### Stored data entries
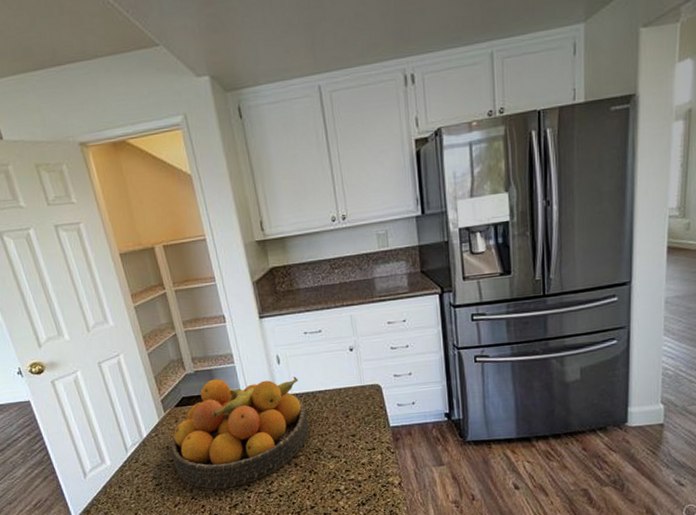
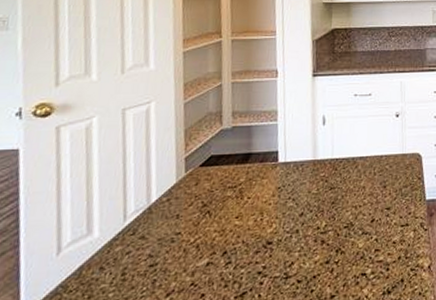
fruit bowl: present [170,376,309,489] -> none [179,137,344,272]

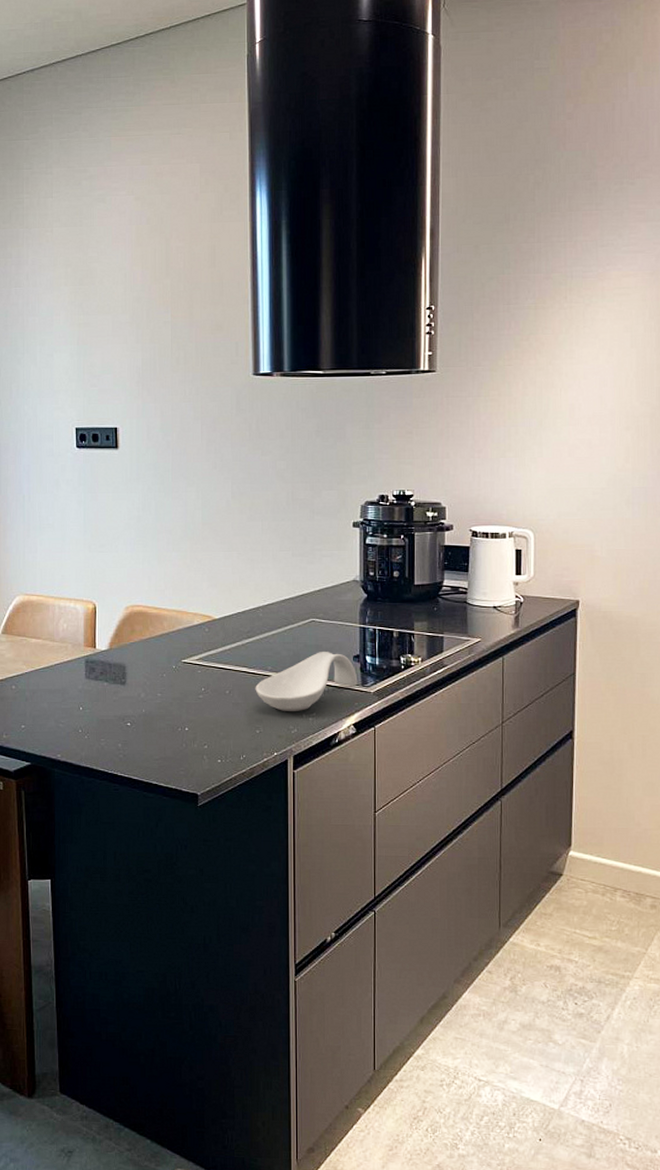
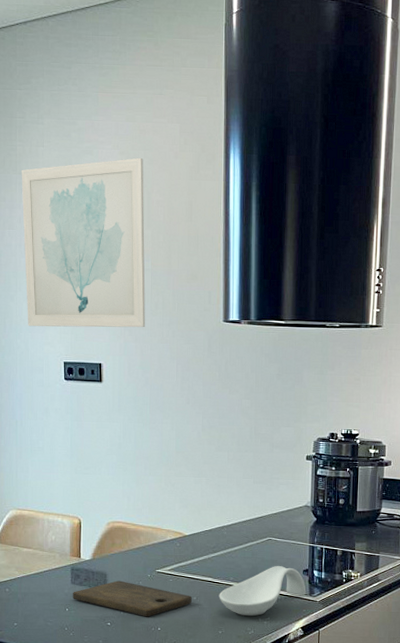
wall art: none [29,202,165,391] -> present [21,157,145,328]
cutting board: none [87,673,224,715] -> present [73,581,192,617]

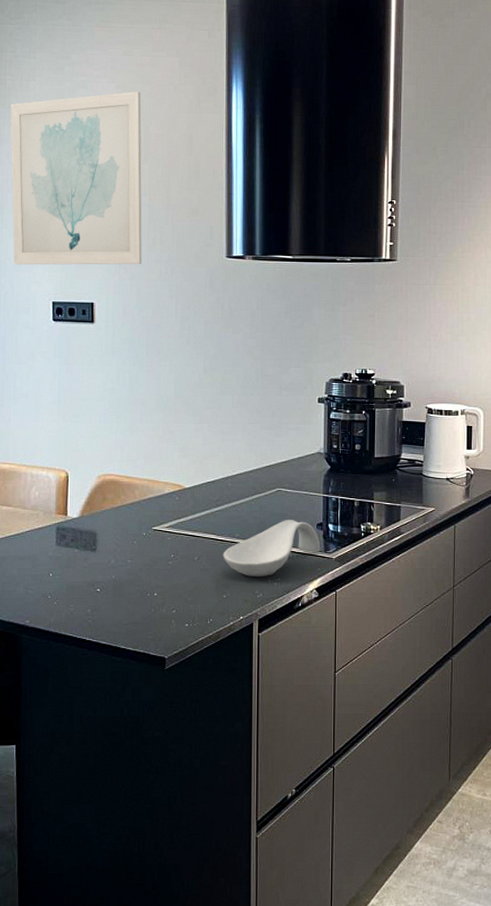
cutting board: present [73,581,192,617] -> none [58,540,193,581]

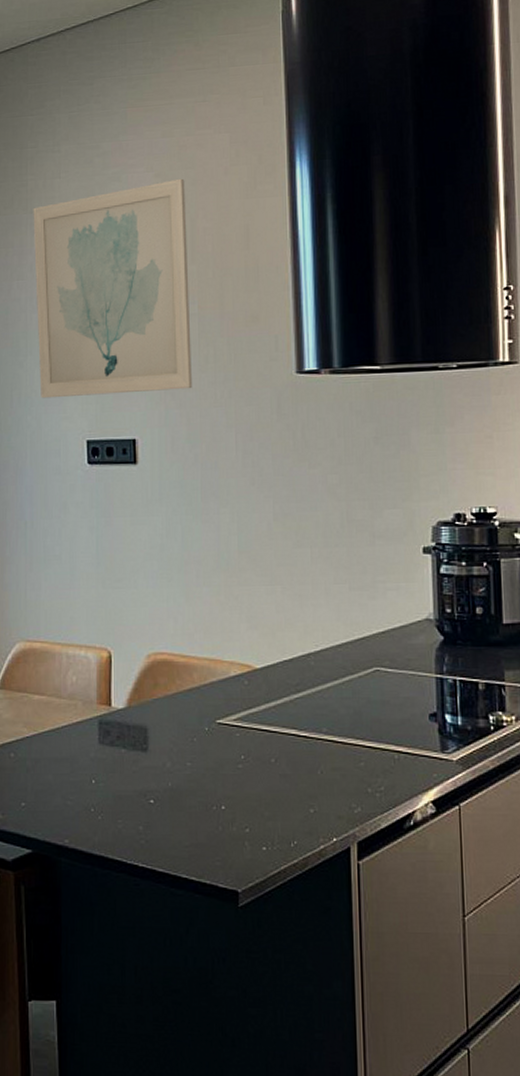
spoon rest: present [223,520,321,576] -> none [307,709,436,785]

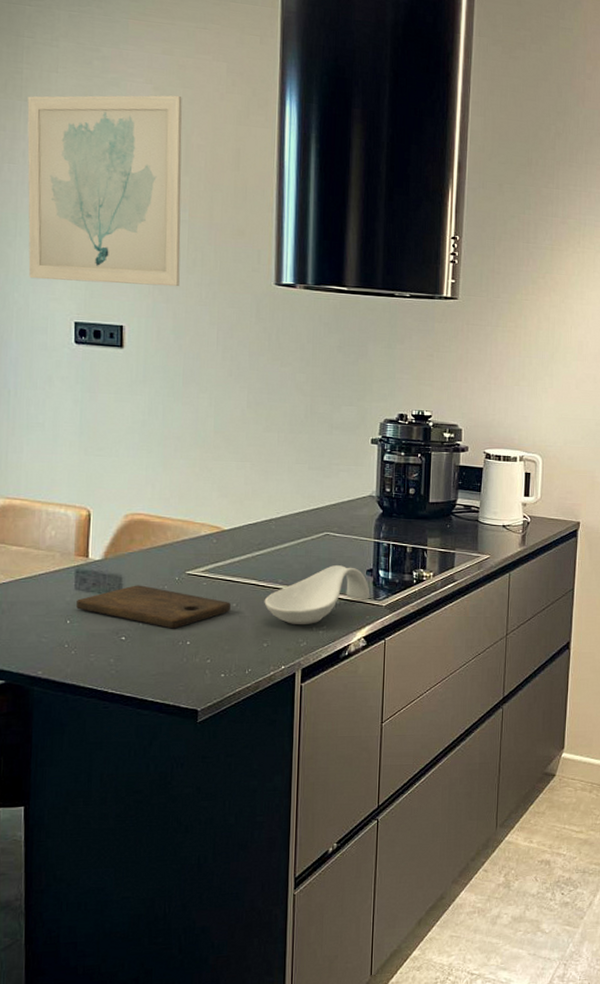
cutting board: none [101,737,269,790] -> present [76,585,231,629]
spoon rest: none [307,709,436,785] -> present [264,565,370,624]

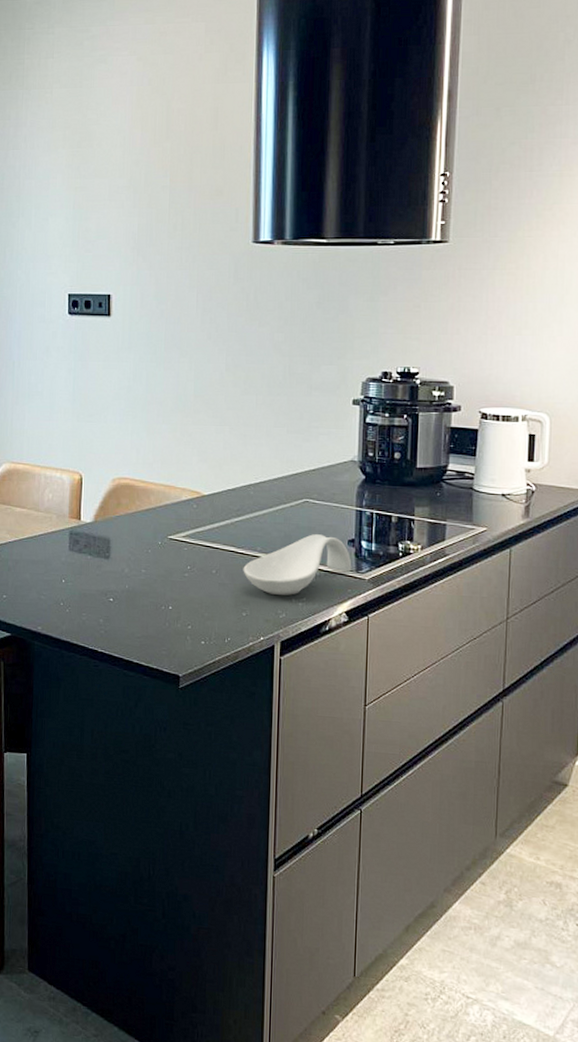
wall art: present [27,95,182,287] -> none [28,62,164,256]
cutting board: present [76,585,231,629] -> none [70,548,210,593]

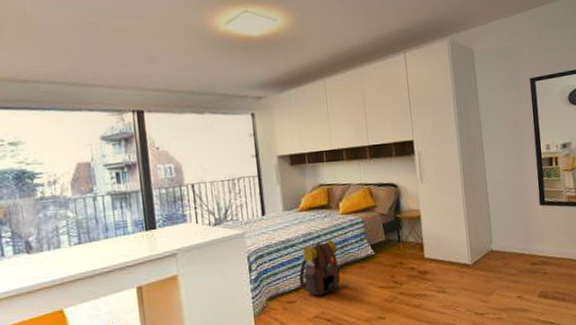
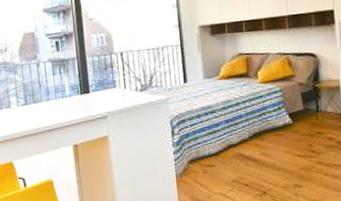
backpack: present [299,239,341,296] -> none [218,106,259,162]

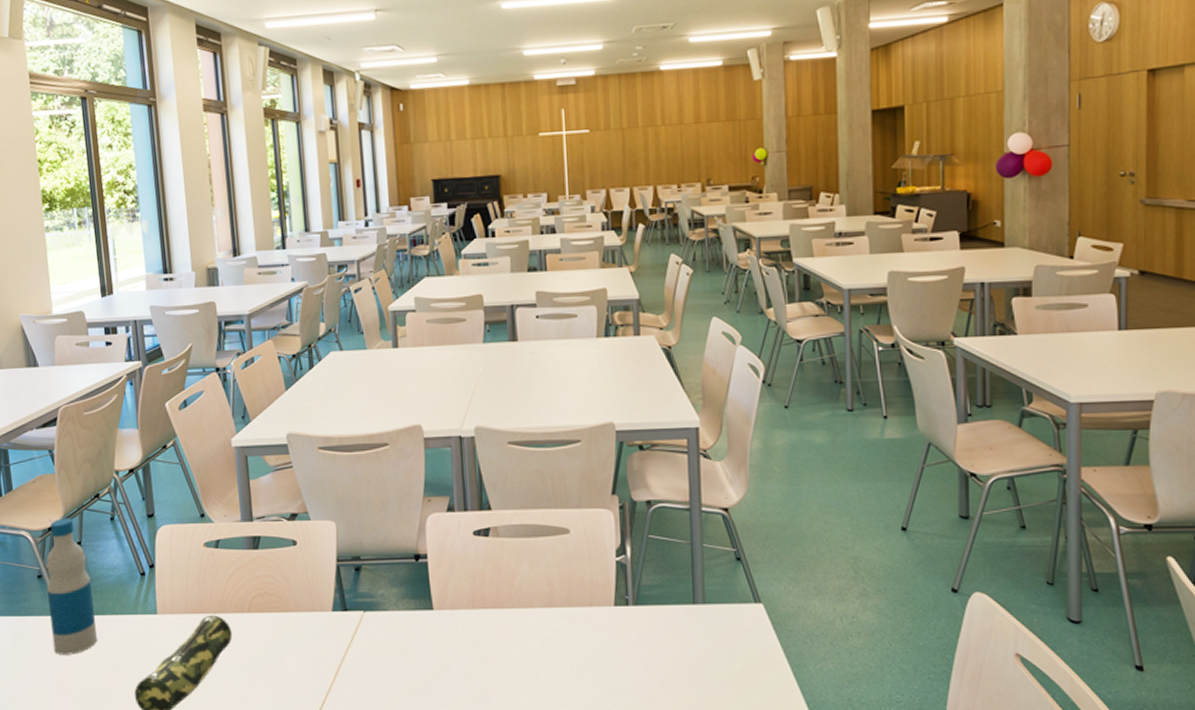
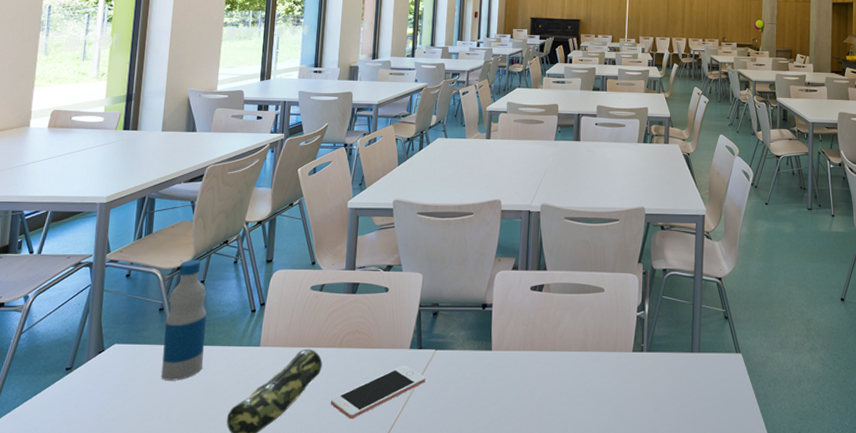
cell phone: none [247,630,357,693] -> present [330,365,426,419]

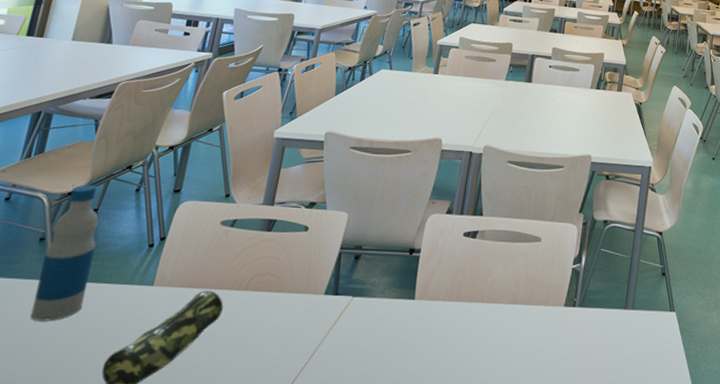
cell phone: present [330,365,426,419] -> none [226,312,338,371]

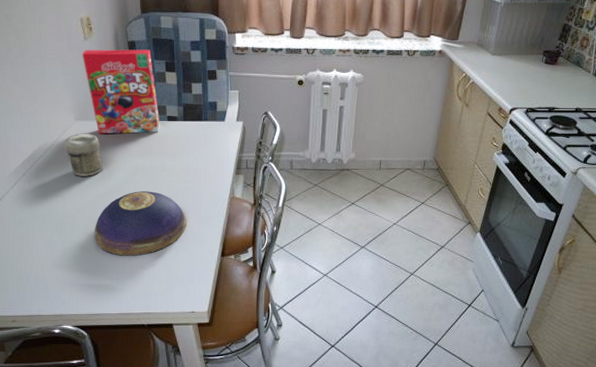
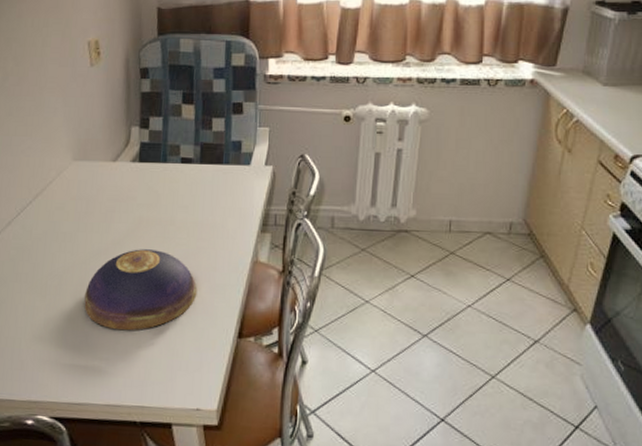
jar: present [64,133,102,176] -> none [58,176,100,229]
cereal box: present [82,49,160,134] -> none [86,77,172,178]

### JOB
Every record, word for word, should be given back without its pictures.

### RESPONSE TO THIS TASK
fruit bowl: present [170,376,309,489] -> none [179,137,344,272]

wall art: none [29,202,165,391] -> present [21,157,145,328]
cutting board: none [87,673,224,715] -> present [73,581,192,617]

cutting board: present [73,581,192,617] -> none [58,540,193,581]

spoon rest: present [223,520,321,576] -> none [307,709,436,785]

cutting board: none [101,737,269,790] -> present [76,585,231,629]
spoon rest: none [307,709,436,785] -> present [264,565,370,624]

wall art: present [27,95,182,287] -> none [28,62,164,256]
cutting board: present [76,585,231,629] -> none [70,548,210,593]

backpack: present [299,239,341,296] -> none [218,106,259,162]

cell phone: none [247,630,357,693] -> present [330,365,426,419]

cell phone: present [330,365,426,419] -> none [226,312,338,371]

jar: present [64,133,102,176] -> none [58,176,100,229]
cereal box: present [82,49,160,134] -> none [86,77,172,178]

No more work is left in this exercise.